Испуганный рябчик снялся и полетел в чащу. И тут же неподалеку раздался выстрел. Люди у костра вздрогнули от неожиданности.
— Кто-то из наших охотников, — предположил Федот Андреевич.
— А это мы сейчас посмотрим, — Витька потянулся за ружьем, — наши это или не наши. Слыхали, за Сенгулой двоих бичей кто-то прихлопнул? Так что у нас всякое бывает, — и он многозначительно посмотрел на Василия.
Снова раздался выстрел. Теперь поближе.
— Скоро придет, — сказал Федот Андреевич. — Надо воды в чайник подлить. Угостить человека.
Минут через десять из лесу вышел высокий старик. На нем было странное одеяние из волчьей шкуры, похожее на тулуп, только без рукавов. Увидев людей у костра, старик остановился.
— Здоров, дедушка Тит! — крикнул Федот Андреевич. — Иди к нам! Аль не узнал меня?
— Чего ж не узнать? Узнал, — ответил старик.
Федот Андреевич повернулся к Василию и тихо произнес:
— Это самый старый охотник в тайге. Девяносто годков на плечах, а все еще бьет зверя.
Дедушка Тит подошел к костру. На поясе у него болтались рябчики и глухарь. Старик снял с плеча новенькую двустволку и поздоровался. Потом по-хозяйски уселся у огня и достал из холщового мешочка маленькую черную трубку.
— Уморился, — певуче протянул он.
— Заманки осматривал? — деловито осведомился Витька.
— Осматривал. А ну-ка, возьмите глухарчика на ужин, — и, покосившись на Василия, добавил: — Городской?

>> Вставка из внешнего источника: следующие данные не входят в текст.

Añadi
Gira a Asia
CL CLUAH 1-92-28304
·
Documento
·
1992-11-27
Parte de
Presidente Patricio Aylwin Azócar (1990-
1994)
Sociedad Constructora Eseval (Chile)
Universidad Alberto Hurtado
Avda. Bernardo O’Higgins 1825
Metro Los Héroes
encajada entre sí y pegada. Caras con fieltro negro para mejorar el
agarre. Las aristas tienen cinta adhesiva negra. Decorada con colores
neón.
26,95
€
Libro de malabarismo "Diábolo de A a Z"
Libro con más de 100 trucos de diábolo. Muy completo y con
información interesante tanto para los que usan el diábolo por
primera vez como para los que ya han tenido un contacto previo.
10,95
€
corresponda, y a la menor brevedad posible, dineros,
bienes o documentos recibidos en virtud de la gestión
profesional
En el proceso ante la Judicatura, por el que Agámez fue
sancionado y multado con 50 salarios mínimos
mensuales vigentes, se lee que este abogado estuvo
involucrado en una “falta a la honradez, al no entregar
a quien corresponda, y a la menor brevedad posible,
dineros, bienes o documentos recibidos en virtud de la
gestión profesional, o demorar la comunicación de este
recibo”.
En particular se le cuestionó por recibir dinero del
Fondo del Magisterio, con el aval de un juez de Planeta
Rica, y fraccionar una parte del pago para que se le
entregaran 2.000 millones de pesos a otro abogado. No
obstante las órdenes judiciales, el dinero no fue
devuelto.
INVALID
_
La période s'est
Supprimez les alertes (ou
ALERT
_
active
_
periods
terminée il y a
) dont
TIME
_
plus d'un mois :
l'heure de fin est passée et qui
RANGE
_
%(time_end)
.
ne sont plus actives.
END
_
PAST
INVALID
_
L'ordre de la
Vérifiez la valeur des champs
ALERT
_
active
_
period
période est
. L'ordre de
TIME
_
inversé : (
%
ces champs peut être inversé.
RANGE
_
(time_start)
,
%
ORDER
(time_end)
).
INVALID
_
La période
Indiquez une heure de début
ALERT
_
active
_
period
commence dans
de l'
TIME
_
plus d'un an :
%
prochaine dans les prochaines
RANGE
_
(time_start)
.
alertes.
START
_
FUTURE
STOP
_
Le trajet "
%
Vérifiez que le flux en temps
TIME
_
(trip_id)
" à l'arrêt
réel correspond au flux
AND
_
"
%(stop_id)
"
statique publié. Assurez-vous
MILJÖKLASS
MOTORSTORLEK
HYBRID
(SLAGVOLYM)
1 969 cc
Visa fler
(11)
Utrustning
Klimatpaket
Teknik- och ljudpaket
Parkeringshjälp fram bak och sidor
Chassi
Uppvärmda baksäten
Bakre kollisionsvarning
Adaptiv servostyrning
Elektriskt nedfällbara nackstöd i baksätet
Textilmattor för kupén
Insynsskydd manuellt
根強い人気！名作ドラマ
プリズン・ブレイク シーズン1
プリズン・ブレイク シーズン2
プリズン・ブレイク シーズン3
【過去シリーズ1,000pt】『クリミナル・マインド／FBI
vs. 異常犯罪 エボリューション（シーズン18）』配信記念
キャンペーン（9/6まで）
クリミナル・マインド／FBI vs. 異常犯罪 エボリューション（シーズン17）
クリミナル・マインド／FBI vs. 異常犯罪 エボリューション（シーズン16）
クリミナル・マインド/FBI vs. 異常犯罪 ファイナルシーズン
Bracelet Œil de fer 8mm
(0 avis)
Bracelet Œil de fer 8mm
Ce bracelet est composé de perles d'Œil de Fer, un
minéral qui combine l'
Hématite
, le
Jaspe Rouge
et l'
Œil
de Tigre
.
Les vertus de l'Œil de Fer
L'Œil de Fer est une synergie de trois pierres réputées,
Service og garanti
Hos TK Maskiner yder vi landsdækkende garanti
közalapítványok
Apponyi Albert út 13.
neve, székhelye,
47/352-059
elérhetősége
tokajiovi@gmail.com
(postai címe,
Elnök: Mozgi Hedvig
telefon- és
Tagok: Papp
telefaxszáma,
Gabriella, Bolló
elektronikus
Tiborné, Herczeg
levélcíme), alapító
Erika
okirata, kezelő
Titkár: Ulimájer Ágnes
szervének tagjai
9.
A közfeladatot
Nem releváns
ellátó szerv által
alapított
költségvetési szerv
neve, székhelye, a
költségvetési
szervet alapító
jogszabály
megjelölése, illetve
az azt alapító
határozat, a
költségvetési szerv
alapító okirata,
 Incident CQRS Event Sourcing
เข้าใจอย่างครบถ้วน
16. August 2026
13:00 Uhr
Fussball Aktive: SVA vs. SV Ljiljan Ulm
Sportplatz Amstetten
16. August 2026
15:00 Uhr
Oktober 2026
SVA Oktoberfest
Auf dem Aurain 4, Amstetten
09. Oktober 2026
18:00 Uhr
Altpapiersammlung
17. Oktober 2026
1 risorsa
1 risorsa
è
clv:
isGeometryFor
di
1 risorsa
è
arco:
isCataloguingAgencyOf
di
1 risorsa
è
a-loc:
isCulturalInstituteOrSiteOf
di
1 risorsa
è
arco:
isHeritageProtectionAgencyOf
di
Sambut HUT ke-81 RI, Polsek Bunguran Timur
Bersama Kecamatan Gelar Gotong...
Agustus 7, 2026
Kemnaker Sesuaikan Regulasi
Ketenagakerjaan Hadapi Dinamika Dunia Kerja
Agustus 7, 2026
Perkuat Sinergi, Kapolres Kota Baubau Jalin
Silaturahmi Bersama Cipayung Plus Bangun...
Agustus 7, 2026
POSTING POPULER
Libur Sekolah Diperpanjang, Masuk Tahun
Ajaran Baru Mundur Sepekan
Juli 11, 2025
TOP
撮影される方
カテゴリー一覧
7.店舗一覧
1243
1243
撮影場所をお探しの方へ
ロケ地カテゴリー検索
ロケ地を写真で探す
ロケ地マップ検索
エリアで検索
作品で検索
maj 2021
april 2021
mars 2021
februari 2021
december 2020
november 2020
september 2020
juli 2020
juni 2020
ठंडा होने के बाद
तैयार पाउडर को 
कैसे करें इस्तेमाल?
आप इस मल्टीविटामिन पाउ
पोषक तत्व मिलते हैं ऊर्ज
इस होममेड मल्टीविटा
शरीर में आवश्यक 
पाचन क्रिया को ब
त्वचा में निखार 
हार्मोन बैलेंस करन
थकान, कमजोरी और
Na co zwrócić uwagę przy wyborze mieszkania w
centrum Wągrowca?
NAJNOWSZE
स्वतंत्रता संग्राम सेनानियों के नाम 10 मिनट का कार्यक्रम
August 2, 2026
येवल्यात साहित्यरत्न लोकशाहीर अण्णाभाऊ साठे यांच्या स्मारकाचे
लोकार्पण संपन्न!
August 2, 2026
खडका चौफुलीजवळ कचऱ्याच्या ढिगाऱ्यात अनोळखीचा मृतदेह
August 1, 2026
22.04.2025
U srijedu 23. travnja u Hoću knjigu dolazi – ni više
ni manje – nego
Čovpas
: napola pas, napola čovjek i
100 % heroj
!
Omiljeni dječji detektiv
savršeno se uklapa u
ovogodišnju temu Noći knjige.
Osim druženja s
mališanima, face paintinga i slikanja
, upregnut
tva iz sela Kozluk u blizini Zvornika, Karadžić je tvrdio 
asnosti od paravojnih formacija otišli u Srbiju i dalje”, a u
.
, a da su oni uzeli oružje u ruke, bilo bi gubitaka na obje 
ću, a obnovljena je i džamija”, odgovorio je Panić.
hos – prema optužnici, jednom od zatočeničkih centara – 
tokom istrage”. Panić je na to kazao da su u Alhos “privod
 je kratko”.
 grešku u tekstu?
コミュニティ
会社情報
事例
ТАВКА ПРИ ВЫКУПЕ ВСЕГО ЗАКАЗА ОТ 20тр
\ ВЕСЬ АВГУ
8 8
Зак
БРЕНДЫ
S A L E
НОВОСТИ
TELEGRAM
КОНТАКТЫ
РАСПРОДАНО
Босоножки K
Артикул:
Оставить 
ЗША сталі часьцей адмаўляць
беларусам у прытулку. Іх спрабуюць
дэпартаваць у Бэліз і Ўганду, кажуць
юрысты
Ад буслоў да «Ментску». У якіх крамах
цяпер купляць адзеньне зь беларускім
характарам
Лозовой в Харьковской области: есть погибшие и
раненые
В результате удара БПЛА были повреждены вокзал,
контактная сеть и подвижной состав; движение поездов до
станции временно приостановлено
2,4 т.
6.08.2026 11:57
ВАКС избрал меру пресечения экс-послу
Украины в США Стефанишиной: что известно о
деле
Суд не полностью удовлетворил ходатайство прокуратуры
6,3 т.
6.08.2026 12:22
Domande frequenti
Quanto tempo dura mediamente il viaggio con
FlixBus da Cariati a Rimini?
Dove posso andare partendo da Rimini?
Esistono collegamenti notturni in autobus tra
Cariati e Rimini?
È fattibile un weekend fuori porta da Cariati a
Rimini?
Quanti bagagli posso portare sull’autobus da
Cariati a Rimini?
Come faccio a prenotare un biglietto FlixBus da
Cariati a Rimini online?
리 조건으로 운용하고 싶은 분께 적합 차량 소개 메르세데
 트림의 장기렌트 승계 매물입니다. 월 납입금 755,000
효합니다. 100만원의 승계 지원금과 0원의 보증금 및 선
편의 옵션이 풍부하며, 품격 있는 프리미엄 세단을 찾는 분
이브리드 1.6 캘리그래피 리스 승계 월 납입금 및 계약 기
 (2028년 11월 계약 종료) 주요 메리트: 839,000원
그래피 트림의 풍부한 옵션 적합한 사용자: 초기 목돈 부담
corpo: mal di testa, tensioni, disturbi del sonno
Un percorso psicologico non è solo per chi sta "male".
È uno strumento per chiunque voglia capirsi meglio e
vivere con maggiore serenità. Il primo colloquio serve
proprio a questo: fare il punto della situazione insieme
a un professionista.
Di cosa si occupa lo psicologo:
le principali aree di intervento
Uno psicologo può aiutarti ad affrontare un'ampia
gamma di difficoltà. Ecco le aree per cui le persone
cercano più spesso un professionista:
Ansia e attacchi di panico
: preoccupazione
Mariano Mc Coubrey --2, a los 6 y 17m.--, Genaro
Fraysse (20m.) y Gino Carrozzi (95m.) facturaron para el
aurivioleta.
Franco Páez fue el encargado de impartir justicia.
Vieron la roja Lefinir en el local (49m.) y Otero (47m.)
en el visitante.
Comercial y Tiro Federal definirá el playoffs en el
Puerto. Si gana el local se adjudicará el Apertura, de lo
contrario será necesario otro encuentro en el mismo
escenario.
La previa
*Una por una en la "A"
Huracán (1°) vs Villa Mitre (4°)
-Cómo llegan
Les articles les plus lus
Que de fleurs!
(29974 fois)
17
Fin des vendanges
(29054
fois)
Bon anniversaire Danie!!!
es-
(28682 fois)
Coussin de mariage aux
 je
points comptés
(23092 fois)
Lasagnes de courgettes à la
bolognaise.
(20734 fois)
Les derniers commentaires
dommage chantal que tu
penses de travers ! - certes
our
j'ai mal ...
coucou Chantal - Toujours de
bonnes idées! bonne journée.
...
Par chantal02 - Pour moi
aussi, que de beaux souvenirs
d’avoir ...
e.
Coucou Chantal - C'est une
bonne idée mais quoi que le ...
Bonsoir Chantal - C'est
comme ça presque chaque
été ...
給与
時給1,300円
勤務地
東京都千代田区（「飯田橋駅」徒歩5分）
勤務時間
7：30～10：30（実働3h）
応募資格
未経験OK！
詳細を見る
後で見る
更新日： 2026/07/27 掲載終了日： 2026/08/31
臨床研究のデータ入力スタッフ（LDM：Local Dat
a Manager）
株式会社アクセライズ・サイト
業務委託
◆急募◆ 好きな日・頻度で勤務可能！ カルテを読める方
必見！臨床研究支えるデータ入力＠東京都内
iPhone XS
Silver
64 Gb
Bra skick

— Городской, — подтвердил Василий. — На сбор кедровых орешков приехал. Может, и повезет — заработаю деньжат.
— Может, и повезет, — кивнул дедушка Тит. — Да смотри, в тайгу с добрым сердцем надо входить, она злым не прощает.
— Мой дальний родственничек, — кивнув на Василия, пояснил Федот Андреевич. — Подорвал в городе здоровьишко, пускай таежным воздухом полечится.
Дедушка Тит выпил кружку чая и занялся рябчиками. Чтобы не протухли, принялся начинять их сырым мхом.